*EXERCISE AIM:* Tally the lines in the data below where the word "Implement" appears, and give the tally alone.

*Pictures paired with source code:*
-- -- --
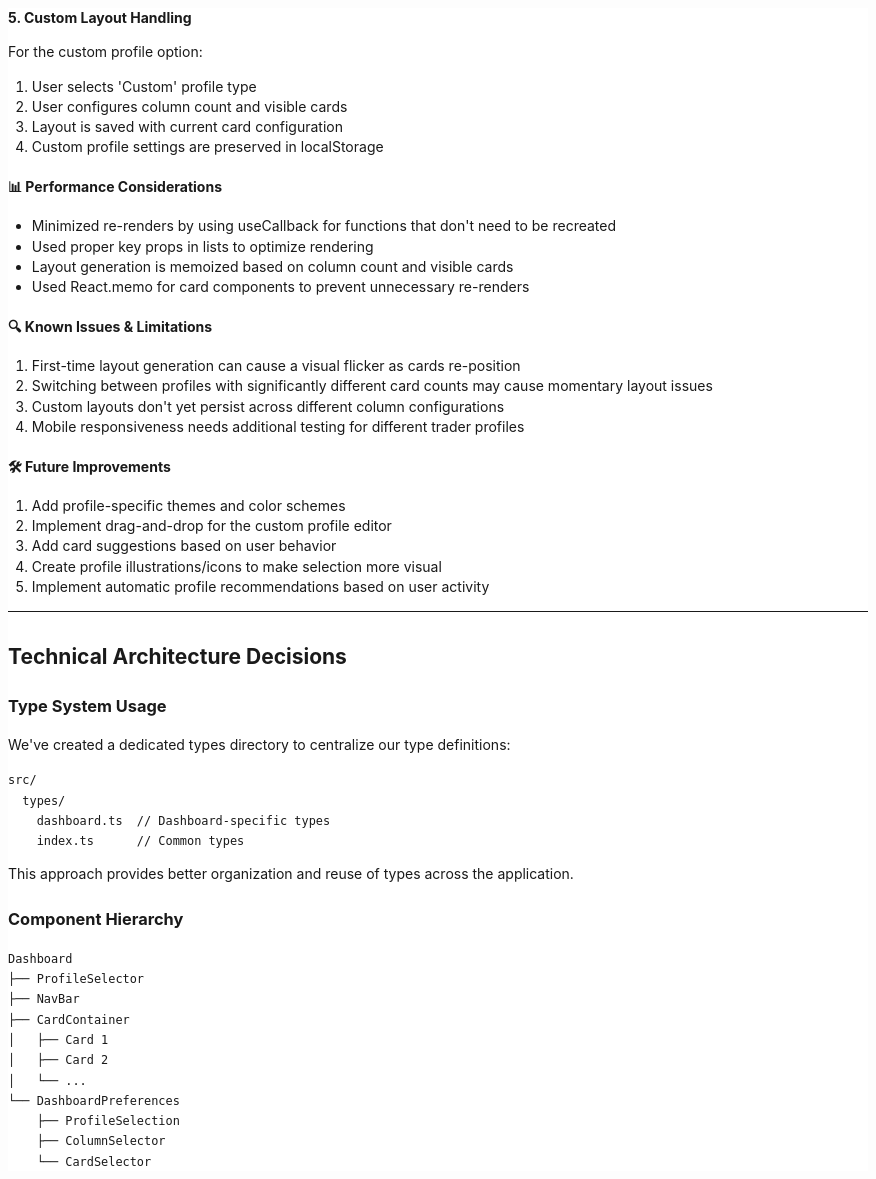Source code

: **5. Custom Layout Handling**

For the custom profile option:
1. User selects 'Custom' profile type
2. User configures column count and visible cards
3. Layout is saved with current card configuration
4. Custom profile settings are preserved in localStorage

#### 📊 Performance Considerations

- Minimized re-renders by using useCallback for functions that don't need to be recreated
- Used proper key props in lists to optimize rendering
- Layout generation is memoized based on column count and visible cards
- Used React.memo for card components to prevent unnecessary re-renders

#### 🔍 Known Issues & Limitations

1. First-time layout generation can cause a visual flicker as cards re-position
2. Switching between profiles with significantly different card counts may cause momentary layout issues
3. Custom layouts don't yet persist across different column configurations
4. Mobile responsiveness needs additional testing for different trader profiles

#### 🛠️ Future Improvements

1. Add profile-specific themes and color schemes
2. Implement drag-and-drop for the custom profile editor
3. Add card suggestions based on user behavior
4. Create profile illustrations/icons to make selection more visual
5. Implement automatic profile recommendations based on user activity

---

## Technical Architecture Decisions

### Type System Usage

We've created a dedicated types directory to centralize our type definitions:

```
src/
  types/
    dashboard.ts  // Dashboard-specific types
    index.ts      // Common types
```

This approach provides better organization and reuse of types across the application.

### Component Hierarchy

```
Dashboard
├── ProfileSelector
├── NavBar
├── CardContainer
│   ├── Card 1
│   ├── Card 2
│   └── ...
└── DashboardPreferences
    ├── ProfileSelection
    ├── ColumnSelector
    └── CardSelector
```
-- -- --
*WORKED SOLUTION:* 2